Witness the growth of books and material directed to this in book shops and online. In 1966 it was only just starting to become a thing with hippies trying to seek enlightenment. For some, individual freedom may not be seen as consistent with the financial commitment required by a mortgage.
- Increased life expectancy – such that a retiree today may spend 25 years in retirement but maybe only 5 in the 1950s – and the growth of Superannuation from the early 1990s meant increased focus on retirement and wealth beyond the home.
- Increased diversity in terms of cultures & sexual orientations may have reduced the perceived importance of home ownership for some.
But what about housing affordability?
The first chart below shows the home ownership rate against two measures of housing affordability: the ratio of average home prices to average annual wages (in red); and the ratio of home prices to median household disposable income (green). The latter takes account of the rise in two income households, but data is not available before the 1980s.
But the message from both is that since the 1990s there has been significant rise in the ratio home prices relative to incomes. Prior to the mid 1990s average home prices ranged around two to six times annual wages but since then it’s steadily increased to around 14 times.
Similarly, the ratio of home prices to median household disposable income has blown out from around four times to eight times.
Disentangling their relative importance will be hard. The increase in the time it takes to save a deposit may also have accentuated the demographic factors referred to earlier – notably starting a family later in life – in delaying home ownership. Maybe the modest rise in home ownership in the last Census reflected the delayed start to family life.
Should we worry about falling home ownership?
What can be done to boost housing affordability?
Ideally, government policy should involve a multi-year plan encompassing local, state and federal governments. My shopping list on this front includes:
- Build more homes - relaxing land use rules, releasing land faster and speeding up approval processes, encourage build to rent affordable housing and greater public involvement in provision of social housing.
- Matching the level of immigration to the ability of the property market to supply housing. We have clearly failed to do this following reopening from the pandemic, and this is now evident in severe supply shortfalls.
- Encouraging greater decentralisation to regional Australia – the work from home phenomenon shows this is possible but it should be helped along with appropriate infrastructure and of course measures to boost regional housing supply.

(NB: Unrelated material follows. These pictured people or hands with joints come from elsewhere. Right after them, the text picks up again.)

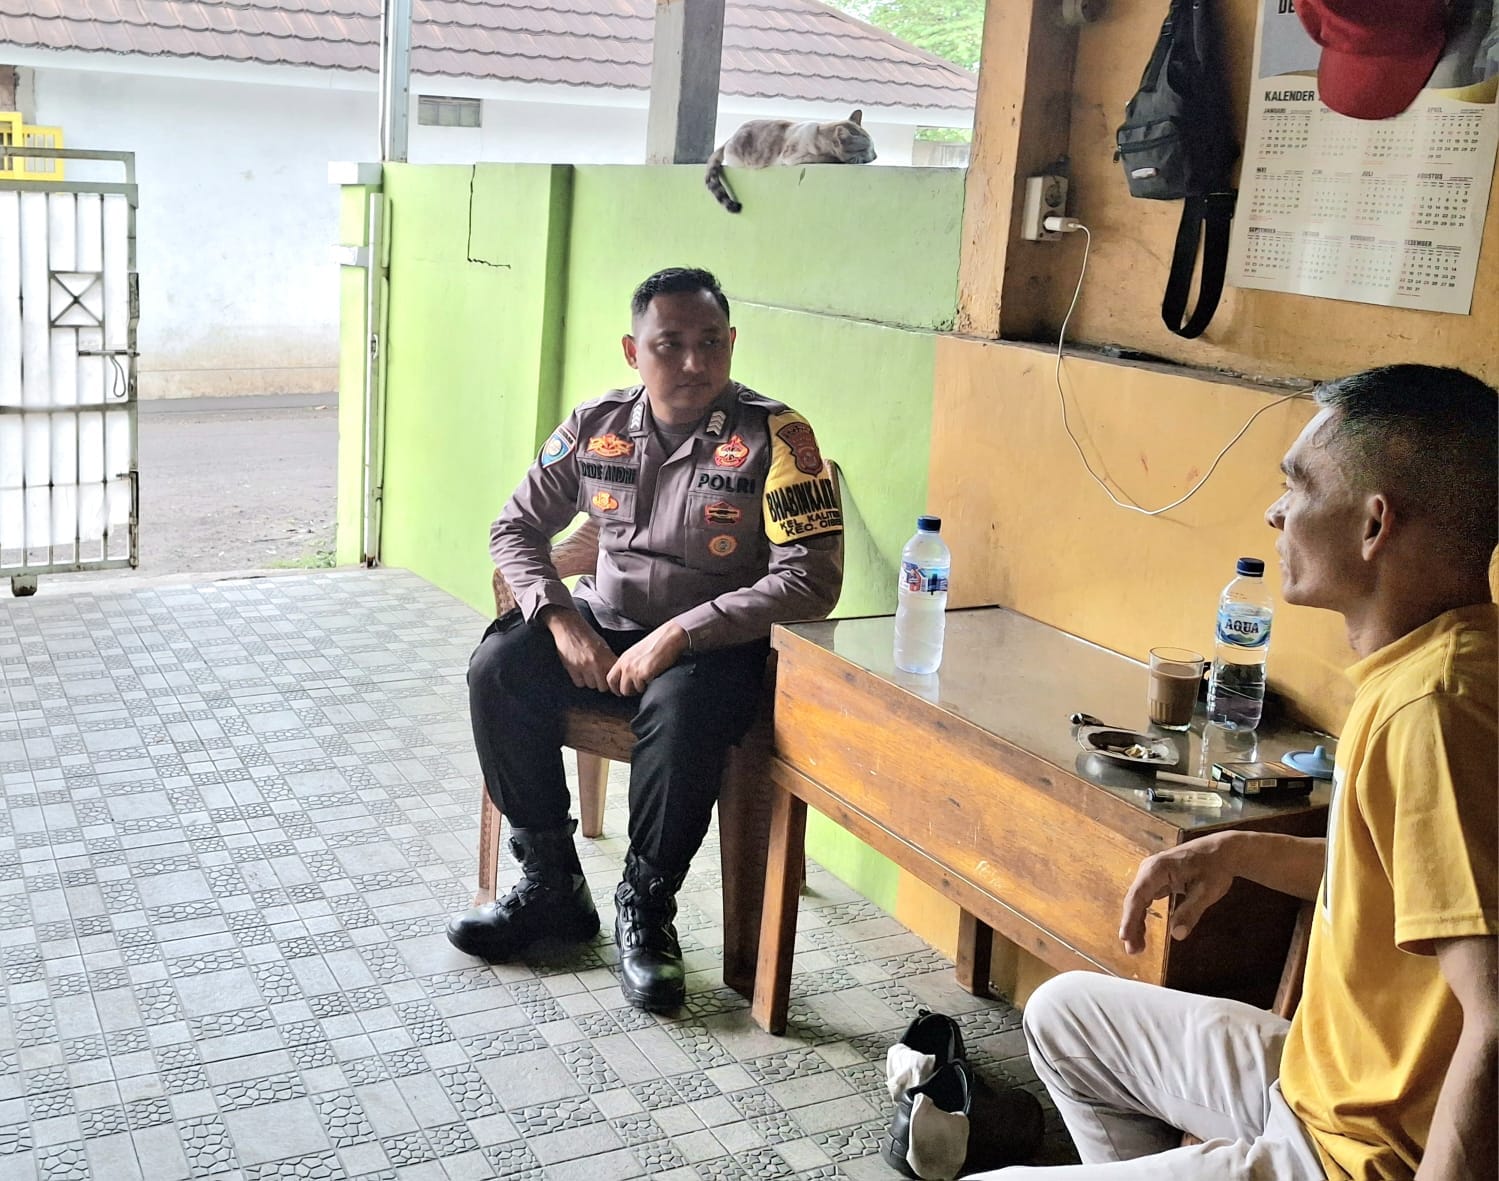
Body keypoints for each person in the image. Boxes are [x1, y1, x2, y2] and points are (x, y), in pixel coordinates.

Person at [968, 365, 1497, 1181]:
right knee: (1063, 1013)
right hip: (1314, 1078)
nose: (1275, 511)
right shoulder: (1436, 661)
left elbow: (1493, 1012)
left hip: (1354, 1154)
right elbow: (1403, 884)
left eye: (1297, 484)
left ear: (1372, 524)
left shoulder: (1431, 707)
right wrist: (1237, 850)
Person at [445, 267, 844, 1012]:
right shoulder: (595, 424)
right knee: (498, 667)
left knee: (683, 710)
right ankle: (552, 888)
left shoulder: (779, 436)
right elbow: (515, 527)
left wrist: (683, 634)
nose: (693, 362)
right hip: (604, 620)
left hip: (714, 642)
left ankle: (647, 907)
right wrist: (561, 620)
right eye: (670, 344)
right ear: (634, 351)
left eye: (711, 343)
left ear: (732, 344)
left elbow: (810, 579)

- Tax reform including replacing stamp duty with land tax (to make it easier for empty nesters to downsize) and reducing the capital gains tax discount (to remove a distortion in favour of speculation)
- Policies that are less likely to be successful include: grants and concessions for first home buyers (as they just add to higher prices); and abolishing negative gearing which would just inject another distortion in the tax system and could adversely affect supply – although there is a case to cap excessive use of negative gearing tax benefits.